Exercise objective —
Would you go through the records below and copy each line with the string "effects"?

[Saved entries]
=== Section Start ===
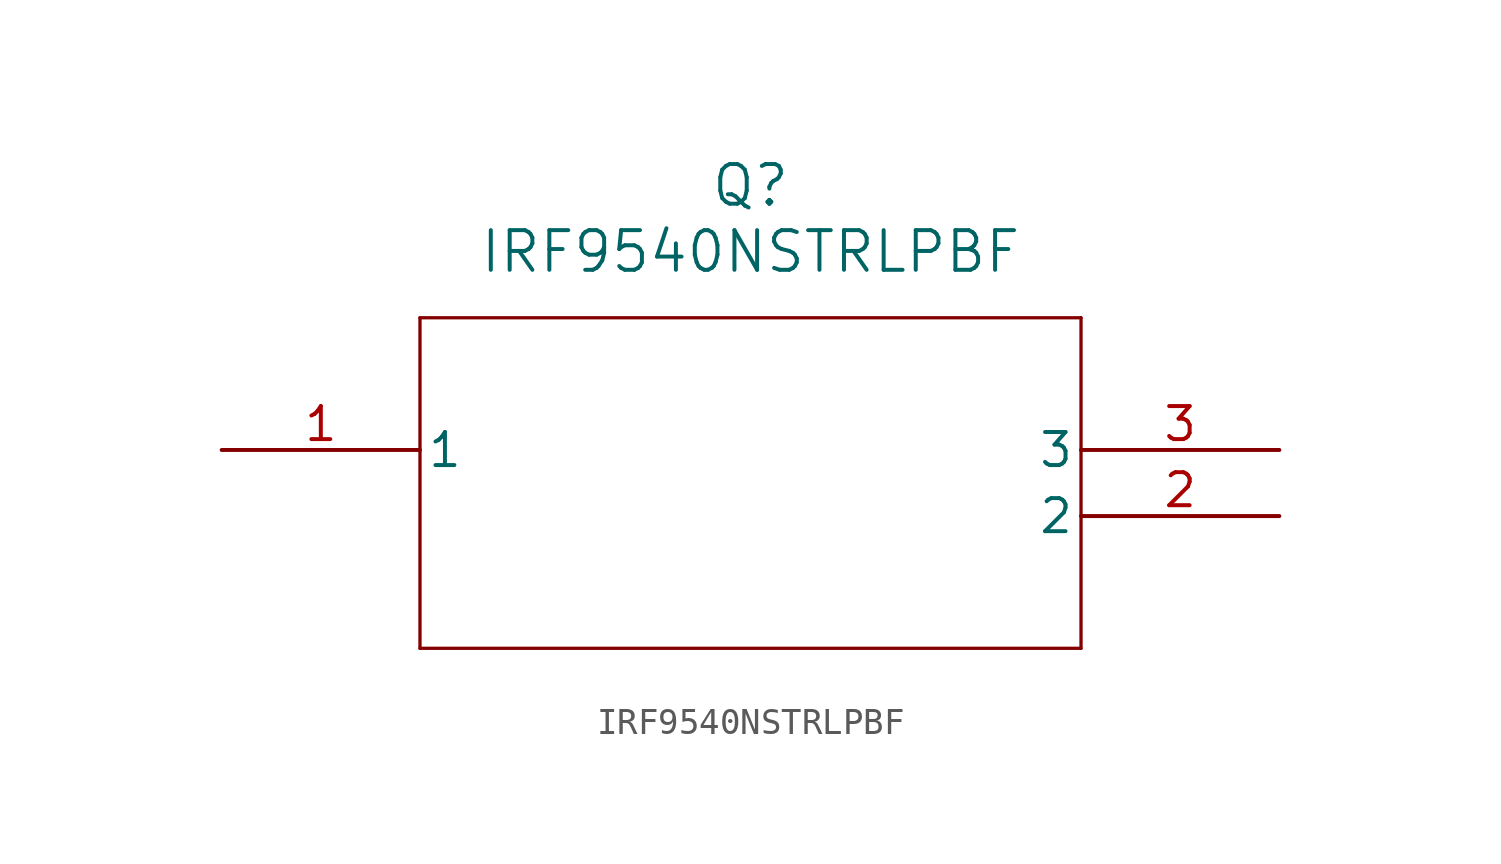
<source format=kicad_sym>
(kicad_symbol_lib
  (version 20211014)
  (generator kicad_symbol_editor)
  (symbol "IRF9540NSTRLPBF"
    (pin_names
      (offset 0.254))
    (property "Reference" "Q"
      (at 20.32 10.16 0)
      (effects (font (size 1.524 1.524))))
    (property "Value" "IRF9540NSTRLPBF"
      (at 20.32 7.62 0)
      (effects (font (size 1.524 1.524))))
    (symbol "IRF9540NSTRLPBF_0_1"
      (polyline (pts (xy 7.62 5.08) (xy 7.62 -7.62)) (stroke (width .127) (type default) (color 0 0 0 0)) (fill (type none)))
      (polyline (pts (xy 7.62 -7.62) (xy 33.02 -7.62)) (stroke (width .127) (type default) (color 0 0 0 0)) (fill (type none)))
      (polyline (pts (xy 33.02 -7.62) (xy 33.02 5.08)) (stroke (width .127) (type default) (color 0 0 0 0)) (fill (type none)))
      (polyline (pts (xy 33.02 5.08) (xy 7.62 5.08)) (stroke (width .127) (type default) (color 0 0 0 0)) (fill (type none)))
      (pin unspecified line (at 0 0 0) (length 7.62) (name "1" (effects (font (size 1.27 1.27)))) (number "1" (effects (font (size 1.27 1.27)))))
      (pin unspecified line (at 40.64 -2.54 180) (length 7.62) (name "2" (effects (font (size 1.27 1.27)))) (number "2" (effects (font (size 1.27 1.27)))))
      (pin unspecified line (at 40.64 0 180) (length 7.62) (name "3" (effects (font (size 1.27 1.27)))) (number "3" (effects (font (size 1.27 1.27))))))))
</source>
=== Section End ===
Solution —
      (effects (font (size 1.524 1.524))))
      (effects (font (size 1.524 1.524))))
      (pin unspecified line (at 0 0 0) (length 7.62) (name "1" (effects (font (size 1.27 1.27)))) (number "1" (effects (font (size 1.27 1.27)))))
      (pin unspecified line (at 40.64 -2.54 180) (length 7.62) (name "2" (effects (font (size 1.27 1.27)))) (number "2" (effects (font (size 1.27 1.27)))))
      (pin unspecified line (at 40.64 0 180) (length 7.62) (name "3" (effects (font (size 1.27 1.27)))) (number "3" (effects (font (size 1.27 1.27))))))))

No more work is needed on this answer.